## WORK TO BE COMPLETED
Reproduce every one of the items below verbatim, keeping each line unchanged and in its original order.
[Begin EXERCISE DATA]
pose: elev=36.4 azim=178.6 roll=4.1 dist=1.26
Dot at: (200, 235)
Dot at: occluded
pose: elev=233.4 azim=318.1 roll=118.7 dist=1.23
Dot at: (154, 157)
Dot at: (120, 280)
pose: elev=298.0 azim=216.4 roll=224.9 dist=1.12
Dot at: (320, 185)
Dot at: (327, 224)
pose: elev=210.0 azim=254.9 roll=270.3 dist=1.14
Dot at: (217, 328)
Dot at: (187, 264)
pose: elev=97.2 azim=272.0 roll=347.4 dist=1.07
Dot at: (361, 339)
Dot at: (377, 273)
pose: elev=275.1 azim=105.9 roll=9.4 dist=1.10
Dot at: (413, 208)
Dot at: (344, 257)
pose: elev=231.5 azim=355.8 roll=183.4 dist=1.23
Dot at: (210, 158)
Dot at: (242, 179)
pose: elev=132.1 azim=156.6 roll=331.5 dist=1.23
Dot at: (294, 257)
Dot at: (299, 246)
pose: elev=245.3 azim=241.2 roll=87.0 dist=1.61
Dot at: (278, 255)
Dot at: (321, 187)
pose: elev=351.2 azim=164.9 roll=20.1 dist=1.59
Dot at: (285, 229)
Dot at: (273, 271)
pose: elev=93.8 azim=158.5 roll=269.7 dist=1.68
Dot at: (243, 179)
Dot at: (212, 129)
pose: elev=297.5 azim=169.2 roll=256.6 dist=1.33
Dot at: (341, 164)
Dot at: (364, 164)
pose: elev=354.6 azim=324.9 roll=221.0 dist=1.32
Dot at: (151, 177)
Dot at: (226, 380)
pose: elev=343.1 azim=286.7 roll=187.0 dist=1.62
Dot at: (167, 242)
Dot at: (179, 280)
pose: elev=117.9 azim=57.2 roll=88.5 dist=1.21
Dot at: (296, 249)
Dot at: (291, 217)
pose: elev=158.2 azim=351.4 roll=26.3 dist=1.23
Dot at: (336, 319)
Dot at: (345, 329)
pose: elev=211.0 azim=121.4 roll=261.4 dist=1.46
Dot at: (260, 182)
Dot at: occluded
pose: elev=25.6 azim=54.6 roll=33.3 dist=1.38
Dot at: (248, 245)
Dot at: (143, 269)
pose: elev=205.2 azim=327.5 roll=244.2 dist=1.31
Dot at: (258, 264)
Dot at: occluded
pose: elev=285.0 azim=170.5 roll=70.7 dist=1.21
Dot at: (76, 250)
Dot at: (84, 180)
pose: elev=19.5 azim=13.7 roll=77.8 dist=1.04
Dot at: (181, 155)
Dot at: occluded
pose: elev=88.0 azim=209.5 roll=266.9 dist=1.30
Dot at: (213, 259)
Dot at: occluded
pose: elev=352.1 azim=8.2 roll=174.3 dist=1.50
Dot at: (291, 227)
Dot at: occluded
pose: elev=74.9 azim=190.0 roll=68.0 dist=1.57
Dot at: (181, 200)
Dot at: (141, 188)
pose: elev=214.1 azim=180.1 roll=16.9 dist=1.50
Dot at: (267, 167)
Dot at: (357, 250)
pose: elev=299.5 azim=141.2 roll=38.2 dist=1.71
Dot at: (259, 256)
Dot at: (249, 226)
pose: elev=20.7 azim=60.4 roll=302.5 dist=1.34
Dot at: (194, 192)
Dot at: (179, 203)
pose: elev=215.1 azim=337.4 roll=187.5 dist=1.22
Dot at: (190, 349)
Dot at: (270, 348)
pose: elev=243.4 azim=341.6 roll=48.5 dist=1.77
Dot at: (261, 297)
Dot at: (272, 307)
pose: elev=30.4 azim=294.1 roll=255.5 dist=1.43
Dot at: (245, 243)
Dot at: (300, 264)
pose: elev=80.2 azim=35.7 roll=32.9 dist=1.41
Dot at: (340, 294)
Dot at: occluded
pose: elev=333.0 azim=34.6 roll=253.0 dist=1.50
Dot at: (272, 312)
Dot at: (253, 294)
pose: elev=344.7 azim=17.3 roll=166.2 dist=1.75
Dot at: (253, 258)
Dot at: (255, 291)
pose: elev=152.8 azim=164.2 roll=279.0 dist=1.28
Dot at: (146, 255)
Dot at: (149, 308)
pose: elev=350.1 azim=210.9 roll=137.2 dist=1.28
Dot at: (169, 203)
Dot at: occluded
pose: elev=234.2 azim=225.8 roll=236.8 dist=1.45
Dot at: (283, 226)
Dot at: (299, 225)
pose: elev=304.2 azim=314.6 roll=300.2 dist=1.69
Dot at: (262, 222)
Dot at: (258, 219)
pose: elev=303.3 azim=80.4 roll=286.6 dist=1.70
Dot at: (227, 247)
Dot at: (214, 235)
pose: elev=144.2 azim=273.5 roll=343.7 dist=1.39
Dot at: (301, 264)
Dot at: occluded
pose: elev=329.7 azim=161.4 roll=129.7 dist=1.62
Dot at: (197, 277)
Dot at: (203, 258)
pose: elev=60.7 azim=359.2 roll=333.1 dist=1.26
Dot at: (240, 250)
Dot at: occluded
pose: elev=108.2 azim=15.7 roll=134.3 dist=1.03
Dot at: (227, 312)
[End EXERCISE DATA]
## RESPONSE TO THIS EXERCISE
pose: elev=36.4 azim=178.6 roll=4.1 dist=1.26
Dot at: (200, 235)
Dot at: occluded
pose: elev=233.4 azim=318.1 roll=118.7 dist=1.23
Dot at: (154, 157)
Dot at: (120, 280)
pose: elev=298.0 azim=216.4 roll=224.9 dist=1.12
Dot at: (320, 185)
Dot at: (327, 224)
pose: elev=210.0 azim=254.9 roll=270.3 dist=1.14
Dot at: (217, 328)
Dot at: (187, 264)
pose: elev=97.2 azim=272.0 roll=347.4 dist=1.07
Dot at: (361, 339)
Dot at: (377, 273)
pose: elev=275.1 azim=105.9 roll=9.4 dist=1.10
Dot at: (413, 208)
Dot at: (344, 257)
pose: elev=231.5 azim=355.8 roll=183.4 dist=1.23
Dot at: (210, 158)
Dot at: (242, 179)
pose: elev=132.1 azim=156.6 roll=331.5 dist=1.23
Dot at: (294, 257)
Dot at: (299, 246)
pose: elev=245.3 azim=241.2 roll=87.0 dist=1.61
Dot at: (278, 255)
Dot at: (321, 187)
pose: elev=351.2 azim=164.9 roll=20.1 dist=1.59
Dot at: (285, 229)
Dot at: (273, 271)
pose: elev=93.8 azim=158.5 roll=269.7 dist=1.68
Dot at: (243, 179)
Dot at: (212, 129)
pose: elev=297.5 azim=169.2 roll=256.6 dist=1.33
Dot at: (341, 164)
Dot at: (364, 164)
pose: elev=354.6 azim=324.9 roll=221.0 dist=1.32
Dot at: (151, 177)
Dot at: (226, 380)
pose: elev=343.1 azim=286.7 roll=187.0 dist=1.62
Dot at: (167, 242)
Dot at: (179, 280)
pose: elev=117.9 azim=57.2 roll=88.5 dist=1.21
Dot at: (296, 249)
Dot at: (291, 217)
pose: elev=158.2 azim=351.4 roll=26.3 dist=1.23
Dot at: (336, 319)
Dot at: (345, 329)
pose: elev=211.0 azim=121.4 roll=261.4 dist=1.46
Dot at: (260, 182)
Dot at: occluded
pose: elev=25.6 azim=54.6 roll=33.3 dist=1.38
Dot at: (248, 245)
Dot at: (143, 269)
pose: elev=205.2 azim=327.5 roll=244.2 dist=1.31
Dot at: (258, 264)
Dot at: occluded
pose: elev=285.0 azim=170.5 roll=70.7 dist=1.21
Dot at: (76, 250)
Dot at: (84, 180)
pose: elev=19.5 azim=13.7 roll=77.8 dist=1.04
Dot at: (181, 155)
Dot at: occluded
pose: elev=88.0 azim=209.5 roll=266.9 dist=1.30
Dot at: (213, 259)
Dot at: occluded
pose: elev=352.1 azim=8.2 roll=174.3 dist=1.50
Dot at: (291, 227)
Dot at: occluded
pose: elev=74.9 azim=190.0 roll=68.0 dist=1.57
Dot at: (181, 200)
Dot at: (141, 188)
pose: elev=214.1 azim=180.1 roll=16.9 dist=1.50
Dot at: (267, 167)
Dot at: (357, 250)
pose: elev=299.5 azim=141.2 roll=38.2 dist=1.71
Dot at: (259, 256)
Dot at: (249, 226)
pose: elev=20.7 azim=60.4 roll=302.5 dist=1.34
Dot at: (194, 192)
Dot at: (179, 203)
pose: elev=215.1 azim=337.4 roll=187.5 dist=1.22
Dot at: (190, 349)
Dot at: (270, 348)
pose: elev=243.4 azim=341.6 roll=48.5 dist=1.77
Dot at: (261, 297)
Dot at: (272, 307)
pose: elev=30.4 azim=294.1 roll=255.5 dist=1.43
Dot at: (245, 243)
Dot at: (300, 264)
pose: elev=80.2 azim=35.7 roll=32.9 dist=1.41
Dot at: (340, 294)
Dot at: occluded
pose: elev=333.0 azim=34.6 roll=253.0 dist=1.50
Dot at: (272, 312)
Dot at: (253, 294)
pose: elev=344.7 azim=17.3 roll=166.2 dist=1.75
Dot at: (253, 258)
Dot at: (255, 291)
pose: elev=152.8 azim=164.2 roll=279.0 dist=1.28
Dot at: (146, 255)
Dot at: (149, 308)
pose: elev=350.1 azim=210.9 roll=137.2 dist=1.28
Dot at: (169, 203)
Dot at: occluded
pose: elev=234.2 azim=225.8 roll=236.8 dist=1.45
Dot at: (283, 226)
Dot at: (299, 225)
pose: elev=304.2 azim=314.6 roll=300.2 dist=1.69
Dot at: (262, 222)
Dot at: (258, 219)
pose: elev=303.3 azim=80.4 roll=286.6 dist=1.70
Dot at: (227, 247)
Dot at: (214, 235)
pose: elev=144.2 azim=273.5 roll=343.7 dist=1.39
Dot at: (301, 264)
Dot at: occluded
pose: elev=329.7 azim=161.4 roll=129.7 dist=1.62
Dot at: (197, 277)
Dot at: (203, 258)
pose: elev=60.7 azim=359.2 roll=333.1 dist=1.26
Dot at: (240, 250)
Dot at: occluded
pose: elev=108.2 azim=15.7 roll=134.3 dist=1.03
Dot at: (227, 312)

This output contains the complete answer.